Clarity & Simplicity
I’ve gotten interested recently in how people and businesses communicate ideas, in the contexts of work, project management, product marketing, education, et cetera. Late in 2012 I read a book called Made To Stick, a study on what constitutes sticky, viral ideas. While the book is about the communication of ideas in a marketing context, it struck a nerve and got me thinking about how we communicate in general, whether as individuals or companies.
The book postulates that “sticky” ideas have six core properties: they’re simple, unexpected, concrete, credible, emotional, and they tell a story. There are dozens of great examples of ideas that have lasted for decades or centuries, things like urban legends, proverbs, and countless meme-like advertising campaigns. The book makes a very compelling case, replete with examples to demonstrate the point. But what I’m interested in more than viral nature of ideas is what makes some interpersonal communication so effective, and some so ineffective. Much of theory in the book is relevant to everyday communication, too, not just marketing. I think bad communicators struggle mostly with clarity and simplicity.
I recently watched a talk given by Supreme Court Justice Clarence Thomas at Harvard, and he nails what it means to communicate clearly, in his case when publishing opinions of the court (around 58:30).
The entire talk is fascinating, but this part stands out — on editing for clarity:
“The genius is not to write a five cent idea in a ten dollar sentence, it’s to put a ten dollar idea into a five cent sentence. That’s beauty, that’s editing, that’s writing. The editing we do is for clarity and simplicity, without losing meaning and content. And without adding things. You don’t see a lot of double entendres, you don’t see wordplays or cuteness in the opinions. We’re not there to win a literary award, we’re there to write opinions that some busy person, or someone at their kitchen table can read and say ‘I don’t agree with a word he said, but I understand what he said.’”
Care and attention like this is missing from a lot of communication. It’s sometimes difficult to understand who the audience is for a piece of information—employee, customer, boss, citizen, spouse—and to tailor the message so that it connects with them in a way that’s comprehensible. If the message we want to convey is important enough that we want it to sink in (when is it not?), it takes more care and mindfulness to hone it to its fundamentals.
One of the stories in Made to Stick involves the idea of the “Curse of Knowledge” as a contributor to these common disconnects between communicator and audience, meaning the conveyor of information (whether it’s your boss, your client, or the Supreme Court) holds a body of knowledge about a subject that the recipient does not. Think of times when company leaders talk about bottom lines, synergies, or corporate strategy—terms with completely ambiguous meanings to a regular employee. If we remove the layers of abstraction and insert common everyday language, it might not sound as pretty, but people certainly get the point.
Take the book’s example of JFK’s 1961 address to congress in which he made his famous call to put a man on the moon:
“But why, some say, the moon? Why choose this as our goal? And they may well ask why climb the highest mountain? … We choose to go to the moon in this decade and do the other things, not because they are easy, but because they are hard.”
Few words, but tons of concreteness. There’s no confusion about his intent. “We’re going to the moon, and here’s the deadline.” The author provides a contrasting example of how an American big business CEO would probably put it:
“Our mission is to become the international leader in the space industry through maximum team-centered innovation and strategically targeted aerospace initiatives.”
That’s absolutely something you would see on a Fortune 500 company website. There’s far too much of this abstractness in the working environment today, and I think it hurts young people coming into the workforce. It creates poor writing and lures people into wordsmithing only to maximize the buzzword count.

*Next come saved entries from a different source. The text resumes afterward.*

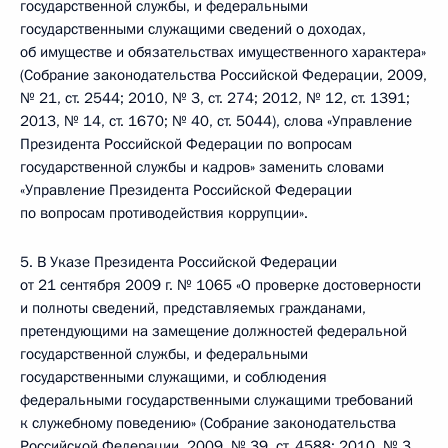
государственной службы, и федеральными
государственными служащими сведений о доходах,
об имуществе и обязательствах имущественного характера»
(Собрание законодательства Российской Федерации, 2009,
№ 21, ст. 2544; 2010, № 3, ст. 274; 2012, № 12, ст. 1391;
2013, № 14, ст. 1670; № 40, ст. 5044), слова «Управление
Президента Российской Федерации по вопросам
государственной службы и кадров» заменить словами
«Управление Президента Российской Федерации
по вопросам противодействия коррупции».
5. В Указе Президента Российской Федерации
от 21 сентября 2009 г. № 1065 «О проверке достоверности
и полноты сведений, представляемых гражданами,
претендующими на замещение должностей федеральной
государственной службы, и федеральными
государственными служащими, и соблюдения
федеральными государственными служащими требований
к служебному поведению» (Собрание законодательства
Российской Федерации, 2009, № 39, ст. 4588; 2010, № 3,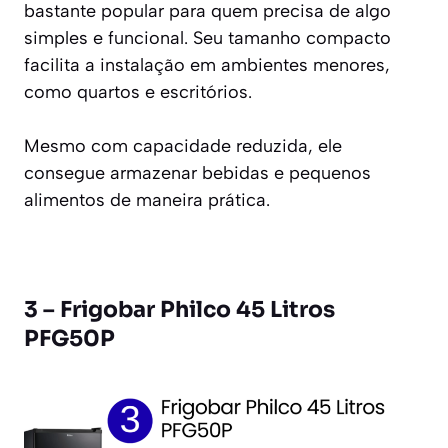
bastante popular para quem precisa de algo
simples e funcional. Seu tamanho compacto
facilita a instalação em ambientes menores,
como quartos e escritórios.
Mesmo com capacidade reduzida, ele
consegue armazenar bebidas e pequenos
alimentos de maneira prática.
3 – Frigobar Philco 45 Litros
PFG50P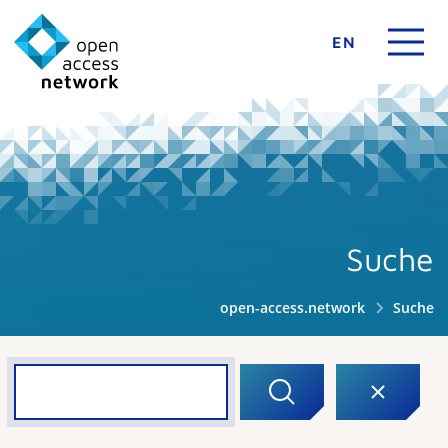
EN
Suche
open-access.network
Suche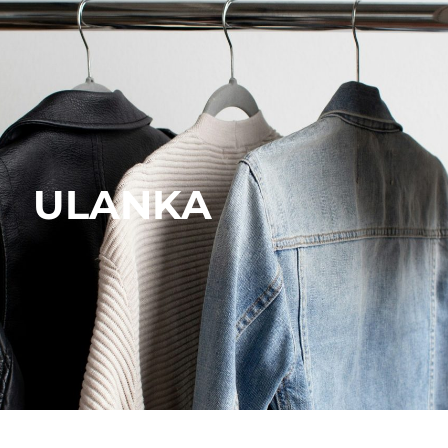
ULANKA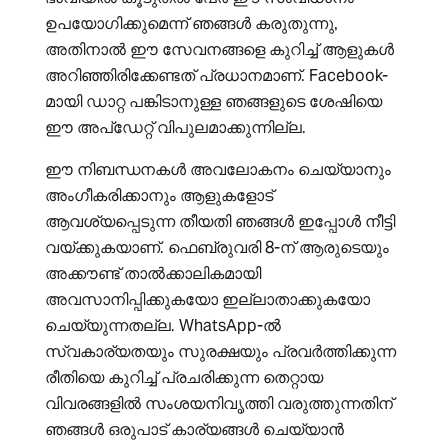
ഉപയോഗിക്കുമെന്ന് ഞങ്ങൾ കരുതുന്നു,
അതിനാൽ ഈ സേവനങ്ങളെ കുറിച്ച് ആളുകൾ
അറിഞ്ഞിരിക്കേണ്ടത് പ്രധാനമാണ്. Facebook-
മായി ഡാറ്റ പങ്കിടാനുള്ള ഞങ്ങളുടെ ശേഷിയെ
ഈ അപ്‌ഡേറ്റ് വിപുലമാക്കുന്നില്ല.
ഈ നിബന്ധനകൾ അവലോകനം ചെയ്യാനും
അംഗീകരിക്കാനും ആളുകളോട്
ആവശ്യപ്പെടുന്ന തീയതി ഞങ്ങൾ ഇപ്പോൾ നീട്ടി
വയ്ക്കുകയാണ്. ഫെബ്രുവരി 8-ന് ആരുടെയും
അക്കൗണ്ട് താൽക്കാലികമായി
അവസാനിപ്പിക്കുകയോ ഇല്ലാതാക്കുകയോ
ചെയ്യുന്നതല്ല. WhatsApp-ൽ
സ്വകാര്യതയും സുരക്ഷയും പ്രവർത്തിക്കുന്ന
രീതിയെ കുറിച്ച് പ്രചരിക്കുന്ന തെറ്റായ
വിവരങ്ങളിൽ സംശയനിവൃത്തി വരുത്തുന്നതിന്
ഞങ്ങൾ ഒരുപാട് കാര്യങ്ങൾ ചെയ്യാൻ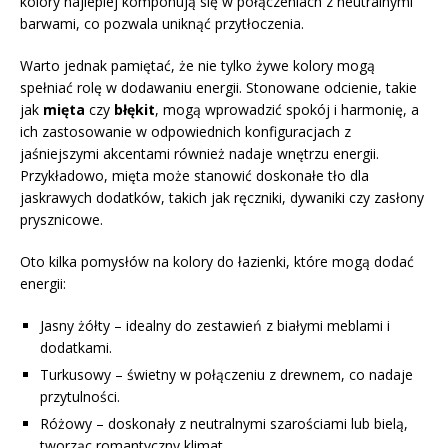
kolory najlepiej komponują się w połączeniach z neutralnymi
barwami, co pozwala uniknąć przytłoczenia.
Warto jednak pamiętać, że nie tylko żywe kolory mogą
spełniać rolę w dodawaniu energii. Stonowane odcienie, takie
jak
mięta
czy
błękit
, mogą wprowadzić spokój i harmonię, a
ich zastosowanie w odpowiednich konfiguracjach z
jaśniejszymi akcentami również nadaje wnętrzu energii.
Przykładowo, mięta może stanowić doskonałe tło dla
jaskrawych dodatków, takich jak ręczniki, dywaniki czy zasłony
prysznicowe.
Oto kilka pomysłów na kolory do łazienki, które mogą dodać
energii:
Jasny żółty – idealny do zestawień z białymi meblami i
dodatkami.
Turkusowy – świetny w połączeniu z drewnem, co nadaje
przytulności.
Różowy – doskonały z neutralnymi szarościami lub bielą,
tworząc romantyczny klimat.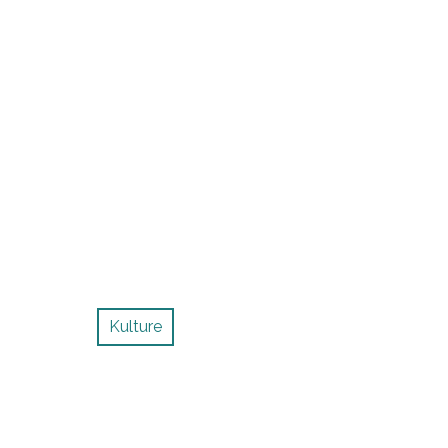
Kulture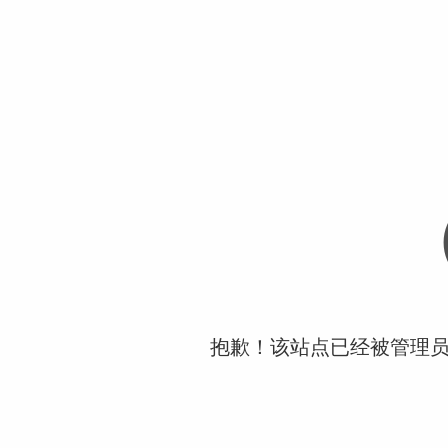
抱歉！该站点已经被管理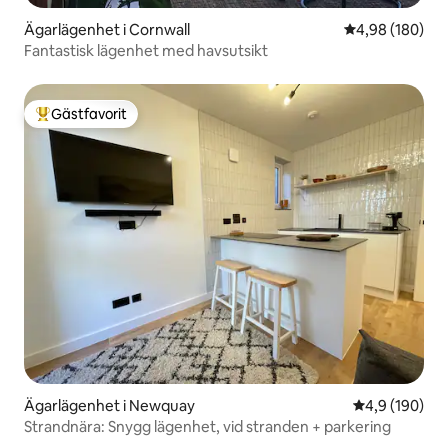
Ägarlägenhet i Cornwall
4,98 av 5 i ge
4,98 (180)
Fantastisk lägenhet med havsutsikt
Gästfavorit
Populär gästfavorit
Ägarlägenhet i Newquay
4,9 av 5 i ge
4,9 (190)
Strandnära: Snygg lägenhet, vid stranden + parkering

A quality I admire in people is an ability to be articulate, to clearly express a point or intent in few words, and to get to the point quickly. It’s frustrating to have someone tell you something, or ask a question, to then find out they haven’t thought through the point. The burden is then on the audience to figure out the intent, and then to respond. The notion of Commander’s Intent can be helpful in understanding the value of clarity and articulation. In order for the listener to take your information and respond appropriately, goals, purpose, and a clear picture of what the successful “end state” looks like are critical to clear understanding.
I highly recommend Made to Stick to anyone interested in improving messaging, particularly in the context of products or business. It certainly helped me to get outside of my own head and think about copywriting and messaging around products with a more objective viewpoint.